Haikal menghindar. Sigap. Gerakannya penuh perhitungan. Ronde ketiga selesai. Satu pukulan hook kanan mendarat tepat di rahang. Wasit memberi aba-aba. Menghentikan pertarungan. Haikal tercatat sebagai pemenang.
Medali emas kelas 54-57 kg putra Pekan Olahraga Pelajar Daerah (Popda) Jawa Barat XIV 2025 melingkar di lehernya. Mungkin inilah hasil dari persiapan Haikal dalam menghadapi Popda Jabar. Ia telah menjalani latihan intensif. Setiap pagi di komplek Batununggal, ia berlatih fisik: interval, sprint, hingga shadow boxing.
Ada peran pelatih di sana, yang sabar mengasah teknik, mengajarkannya memanfaatkan jarak untuk mengambil poin, lalu mempertajam pukulan straight dan hook kiri. Haikal sungguh-sungguh; menjalani latihan setiap waktu, menjaga pola hidup sehat; tidak makan sembarangan selama satu bulan.
Bahkan ia juga mengatakan satu kejujuran. Rasa gugup yang sempat hinggap. Itu wajar. Sebab, nyaris selalu ada ketika ia hendak bertanding. Untungnya Haikal mampu mengatasi hal itu dengan optimis.
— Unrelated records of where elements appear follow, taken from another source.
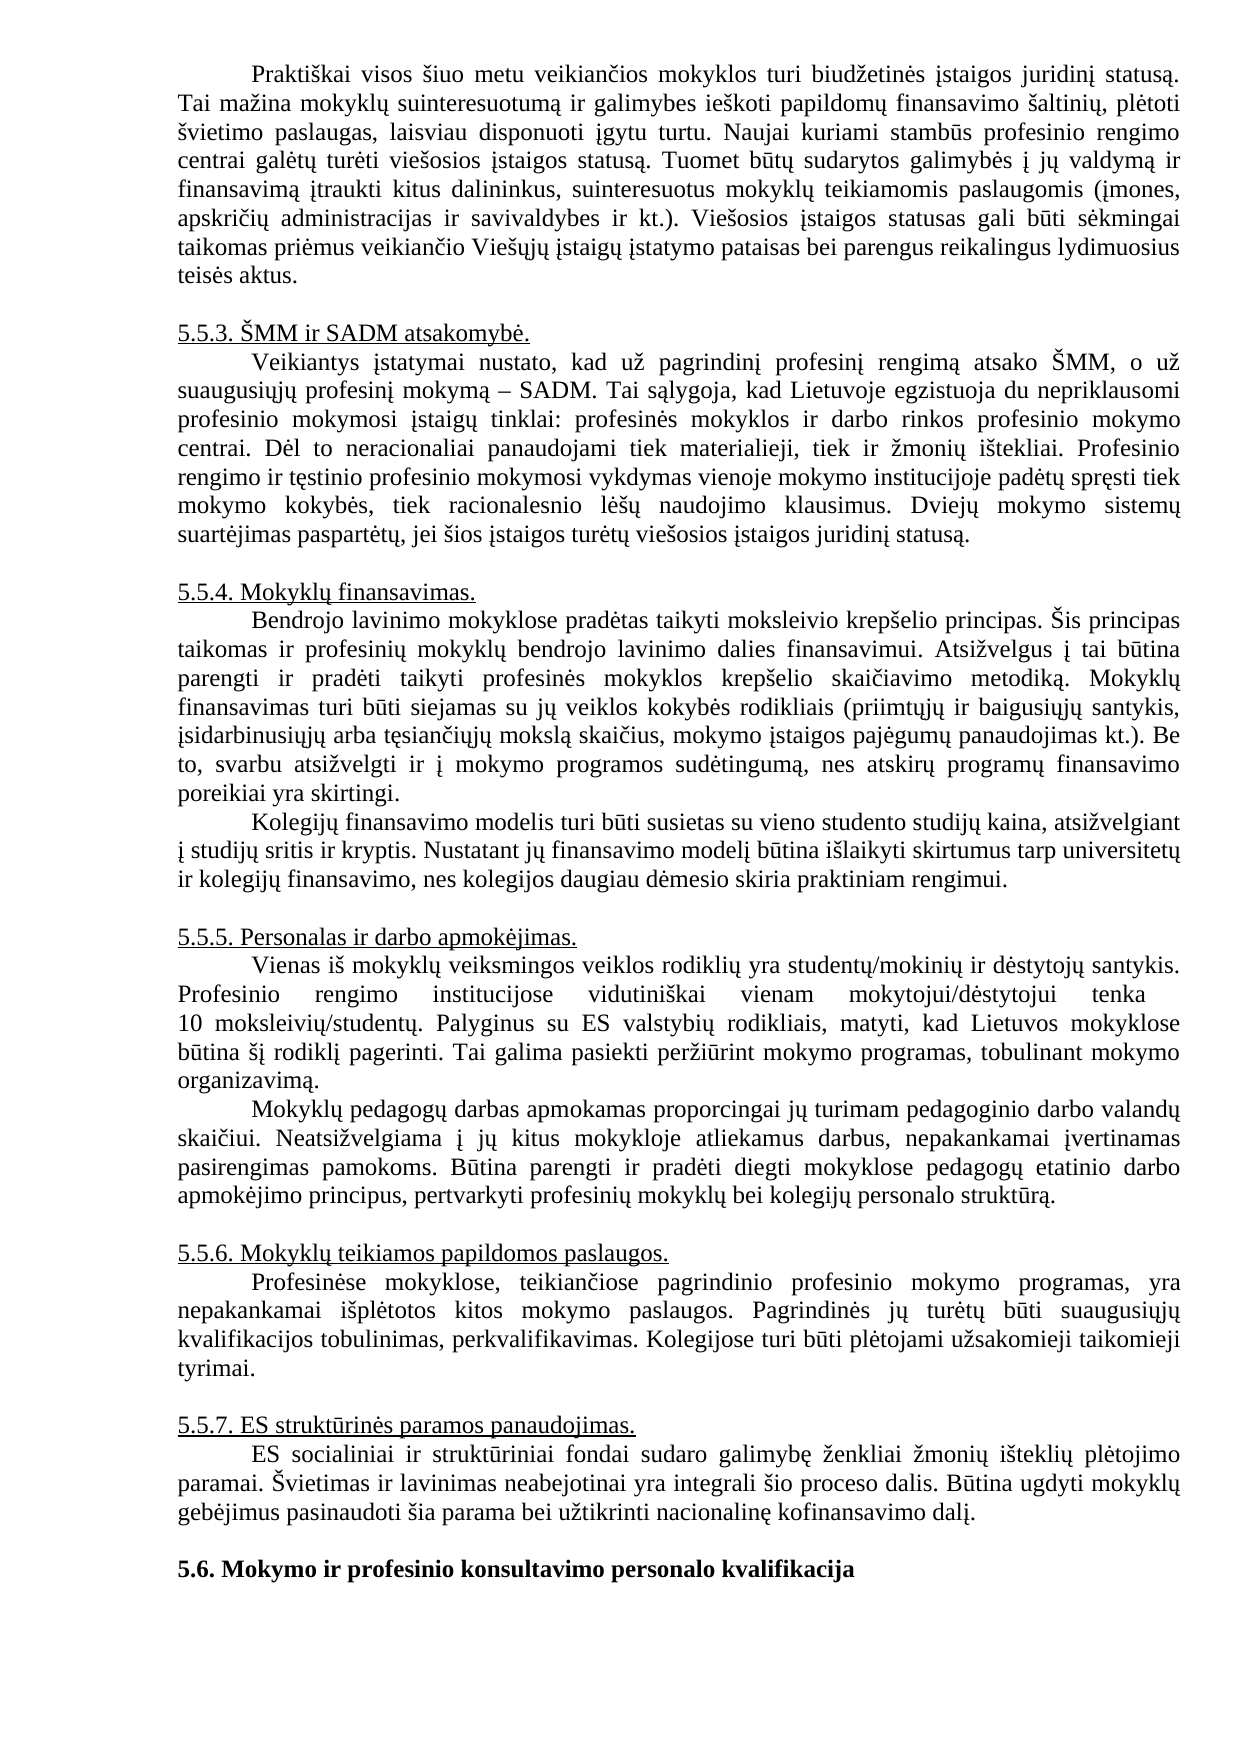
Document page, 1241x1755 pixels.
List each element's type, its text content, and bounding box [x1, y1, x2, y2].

text 5.5.3. ŠMM ir SADM atsakomybė. [177, 318, 1181, 347]
text Praktiškai visos šiuo metu veikiančios mokyklos turi biudžetinės įstaigos juridinį statusą. Tai mažina mokyklų suinteresuotumą ir galimybes ieškoti papildomų finansavimo šaltinių, plėtoti švietimo paslaugas, laisviau disponuoti įgytu turtu. Naujai kuriami stambūs profesinio rengimo centrai galėtų turėti viešosios įstaigos statusą. Tuomet būtų sudarytos galimybės į jų valdymą ir finansavimą įtraukti kitus dalininkus, suinteresuotus mokyklų teikiamomis paslaugomis (įmones, apskričių administracijas ir savivaldybes ir kt.). Viešosios įstaigos statusas gali būti sėkmingai taikomas priėmus veikiančio Viešųjų įstaigų įstatymo pataisas bei parengus reikalingus lydimuosius teisės aktus. [177, 59, 1181, 289]
text 5.5.4. Mokyklų finansavimas. [177, 577, 1181, 605]
text Profesinėse mokyklose, teikiančiose pagrindinio profesinio mokymo programas, yra nepakankamai išplėtotos kitos mokymo paslaugos. Pagrindinės jų turėtų būti suaugusiųjų kvalifikacijos tobulinimas, perkvalifikavimas. Kolegijose turi būti plėtojami užsakomieji taikomieji tyrimai. [177, 1267, 1181, 1382]
text 5.5.5. Personalas ir darbo apmokėjimas. [177, 922, 1181, 950]
text Veikiantys įstatymai nustato, kad už pagrindinį profesinį rengimą atsako ŠMM, o už suaugusiųjų profesinį mokymą – SADM. Tai sąlygoja, kad Lietuvoje egzistuoja du nepriklausomi profesinio mokymosi įstaigų tinklai: profesinės mokyklos ir darbo rinkos profesinio mokymo centrai. Dėl to neracionaliai panaudojami tiek materialieji, tiek ir žmonių ištekliai. Profesinio rengimo ir tęstinio profesinio mokymosi vykdymas vienoje mokymo institucijoje padėtų spręsti tiek mokymo kokybės, tiek racionalesnio lėšų naudojimo klausimus. Dviejų mokymo sistemų suartėjimas paspartėtų, jei šios įstaigos turėtų viešosios įstaigos juridinį statusą. [177, 347, 1181, 548]
text Vienas iš mokyklų veiksmingos veiklos rodiklių yra studentų/mokinių ir dėstytojų santykis. Profesinio rengimo institucijose vidutiniškai vienam mokytojui/dėstytojui tenka 10 moksleivių/studentų. Palyginus su ES valstybių rodikliais, matyti, kad Lietuvos mokyklose būtina šį rodiklį pagerinti. Tai galima pasiekti peržiūrint mokymo programas, tobulinant mokymo organizavimą. [177, 950, 1181, 1094]
text ES socialiniai ir struktūriniai fondai sudaro galimybę ženkliai žmonių išteklių plėtojimo paramai. Švietimas ir lavinimas neabejotinai yra integrali šio proceso dalis. Būtina ugdyti mokyklų gebėjimus pasinaudoti šia parama bei užtikrinti nacionalinę kofinansavimo dalį. [177, 1439, 1181, 1525]
text 5.5.7. ES struktūrinės paramos panaudojimas. [177, 1410, 1181, 1439]
text 5.6. Mokymo ir profesinio konsultavimo personalo kvalifikacija [177, 1554, 1181, 1583]
text 5.5.6. Mokyklų teikiamos papildomos paslaugos. [177, 1238, 1181, 1267]
text Bendrojo lavinimo mokyklose pradėtas taikyti moksleivio krepšelio principas. Šis principas taikomas ir profesinių mokyklų bendrojo lavinimo dalies finansavimui. Atsižvelgus į tai būtina parengti ir pradėti taikyti profesinės mokyklos krepšelio skaičiavimo metodiką. Mokyklų finansavimas turi būti siejamas su jų veiklos kokybės rodikliais (priimtųjų ir baigusiųjų santykis, įsidarbinusiųjų arba tęsiančiųjų mokslą skaičius, mokymo įstaigos pajėgumų panaudojimas kt.). Be to, svarbu atsižvelgti ir į mokymo programos sudėtingumą, nes atskirų programų finansavimo poreikiai yra skirtingi. [177, 605, 1181, 807]
text Kolegijų finansavimo modelis turi būti susietas su vieno studento studijų kaina, atsižvelgiant į studijų sritis ir kryptis. Nustatant jų finansavimo modelį būtina išlaikyti skirtumus tarp universitetų ir kolegijų finansavimo, nes kolegijos daugiau dėmesio skiria praktiniam rengimui. [177, 807, 1181, 893]
text Mokyklų pedagogų darbas apmokamas proporcingai jų turimam pedagoginio darbo valandų skaičiui. Neatsižvelgiama į jų kitus mokykloje atliekamus darbus, nepakankamai įvertinamas pasirengimas pamokoms. Būtina parengti ir pradėti diegti mokyklose pedagogų etatinio darbo apmokėjimo principus, pertvarkyti profesinių mokyklų bei kolegijų personalo struktūrą. [177, 1094, 1181, 1209]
"Saya gak mau usaha latihan dibalas dengan kekalahan," kata Haikal, pada satu percakapan, nadanya penuh tekad.
Setelah pertandingan, Haikal bergerak ke arah tribun. Sarung tinjunya masih memenuhi kedua tangan. Keringat menetes dari dahi. Menetes ke lantai GOR yang dingin. Sorot matanya sayu. Ia tak lagi tenang seperti di tengah ring tadi.
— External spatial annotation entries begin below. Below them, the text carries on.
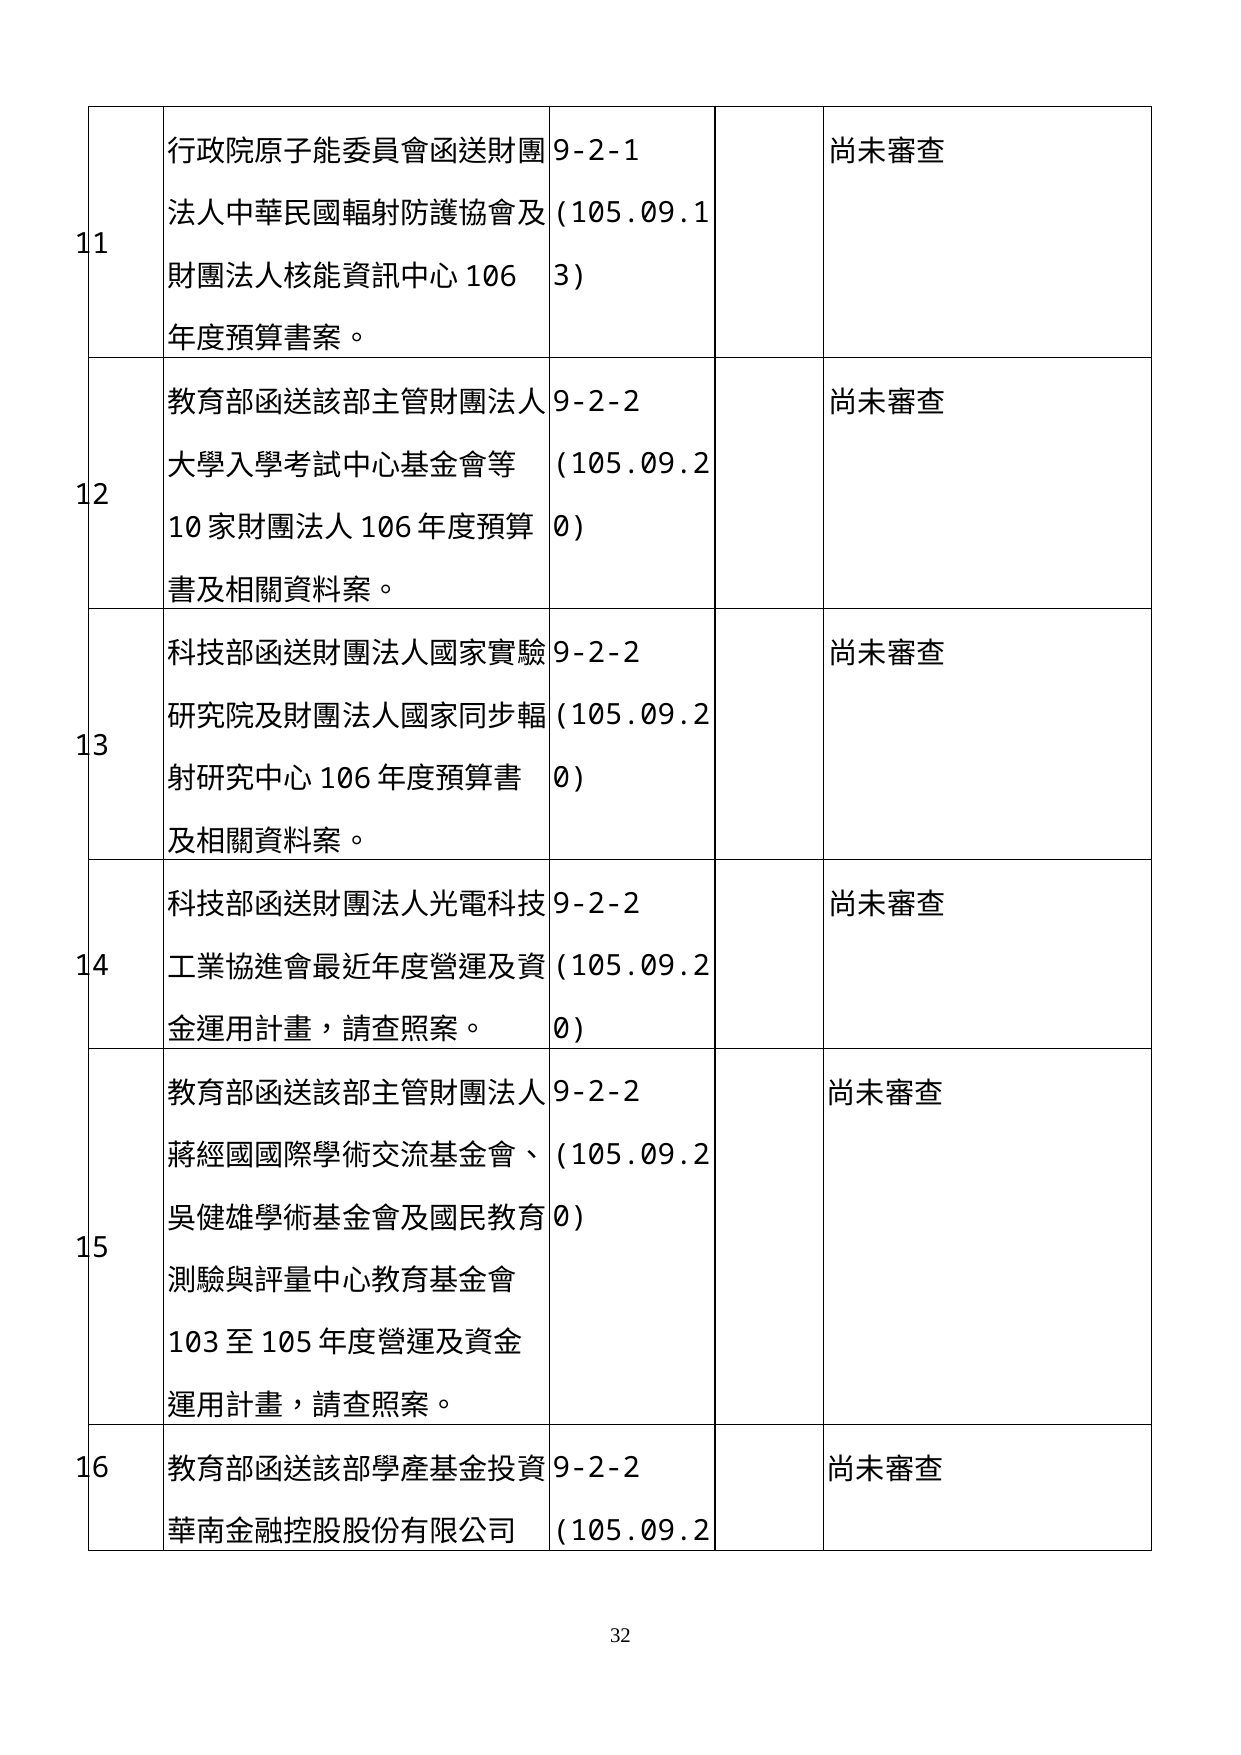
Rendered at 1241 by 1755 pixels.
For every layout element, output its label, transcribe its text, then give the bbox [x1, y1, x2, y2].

table_cell 尚未審查 [824, 107, 1151, 357]
table_cell 尚未審查 [824, 1049, 1151, 1424]
table_cell [716, 1049, 823, 1424]
table_cell 科技部函送財團法人國家實驗研究院及財團法人國家同步輻射研究中心106年度預算書及相關資料案。 [164, 609, 549, 859]
table_cell [89, 609, 163, 859]
table_cell [716, 860, 823, 1048]
table_cell 教育部函送該部主管財團法人蔣經國國際學術交流基金會、吳健雄學術基金會及國民教育測驗與評量中心教育基金會103至105年度營運及資金運用計畫，請查照案。 [164, 1049, 549, 1424]
table_cell 尚未審查 [824, 609, 1151, 859]
table_cell 尚未審查 [824, 358, 1151, 608]
table_cell 9-2-1 (105.09.13) [550, 107, 714, 357]
table_cell 行政院原子能委員會函送財團法人中華民國輻射防護協會及財團法人核能資訊中心106年度預算書案。 [164, 107, 549, 357]
table_cell 教育部函送該部學產基金投資華南金融控股股份有限公司 [164, 1425, 549, 1550]
table_cell 9-2-2 (105.09.20) [550, 860, 714, 1048]
table_cell [716, 609, 823, 859]
table_cell 科技部函送財團法人光電科技工業協進會最近年度營運及資金運用計畫，請查照案。 [164, 860, 549, 1048]
table_cell [716, 358, 823, 608]
table_cell [89, 358, 163, 608]
table_cell [89, 1049, 163, 1424]
table_cell [89, 1425, 163, 1550]
table_cell [716, 1425, 823, 1550]
table_cell 教育部函送該部主管財團法人大學入學考試中心基金會等10家財團法人106年度預算書及相關資料案。 [164, 358, 549, 608]
table_cell 9-2-2 (105.09.20) [550, 1049, 714, 1424]
table_cell 9-2-2 (105.09.20) [550, 358, 714, 608]
table_cell [89, 860, 163, 1048]
table_cell [716, 107, 823, 357]
table_cell 尚未審查 [824, 860, 1151, 1048]
table_cell 9-2-2 (105.09.2 [550, 1425, 714, 1550]
table_cell 9-2-2 (105.09.20) [550, 609, 714, 859]
table_cell [89, 107, 163, 357]
table_cell 尚未審查 [824, 1425, 1151, 1550]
Baginya, pelukan orang-orang terdekat lebih berarti dibanding gemuruh apa pun saat itu. Ada perjalanan cukup panjang yang dimulai dari salah satu wilayah di sekitar Rancaekek. Ia sempat pula ragu apakah tinju bisa membuatnya maju.
Namun semua itu sirna tatkala dukungan keluarga menguatkan pondasi keyakinan dalam diri. Ia menolak menyerah, mengubah keraguan menjadi api.
Dukungan Keluarga dan Pelatih
Haikal Hilmi Achmad, akrab disapa Haikal. Ia merupakan atlet sekaligus siswa kelas XII di SMAS Bina Dharma 2 Kota Bandung. Predikat itu yang kini melekat dengannya: petinju muda berusia 18 tahun. Ia lahir, tumbuh, dan berkembang, di Rancaekek, Kabupaten Bandung. Mulai jatuh cinta pada tinju sejak SMP. Kabarnya, inspirasi awal muncul dari foto ayahnya, yang dulu juga sempat menjadi atlet tinju.
"Dari sana Haikal tertarik. Keren, ya, jadi pengen juga," pikirnya saat itu.
Awalnya banyak orang ragu. Keluarga khawatir. Sebab tinju dianggap riskan, juga memberatkan. Namun Haikal terus memaksa hingga ayahnya luluh. Menyerah. Membawanya ke Paldam Boxing Camp untuk mengikuti latihan.
Ayahnya seorang pegawai kereta api. Mempunyai rutinitas yang harus menyita perhatian lebih. Namun di tengah waktu yang sibuk, ia tetap mendukung penuh. Haikal bercerita ihwal kenangan dibelikan sepatu tinju pertama, suplemen, dan alat latihan. Ini membuatnya kian membara. Membakar semangatnya untuk serius menekuni olahraga ini. Begitulah.
Keluarga kerap memberi dukungan melimpah saat Haikal mulai goyah. Ia meraih berbagai macam bentuk keistimewaan yang tak mudah didapat remaja lainnya. Bukan hanya moral. Tetapi kekuatan yang membuatnya bangkit setiap kali tenggelam.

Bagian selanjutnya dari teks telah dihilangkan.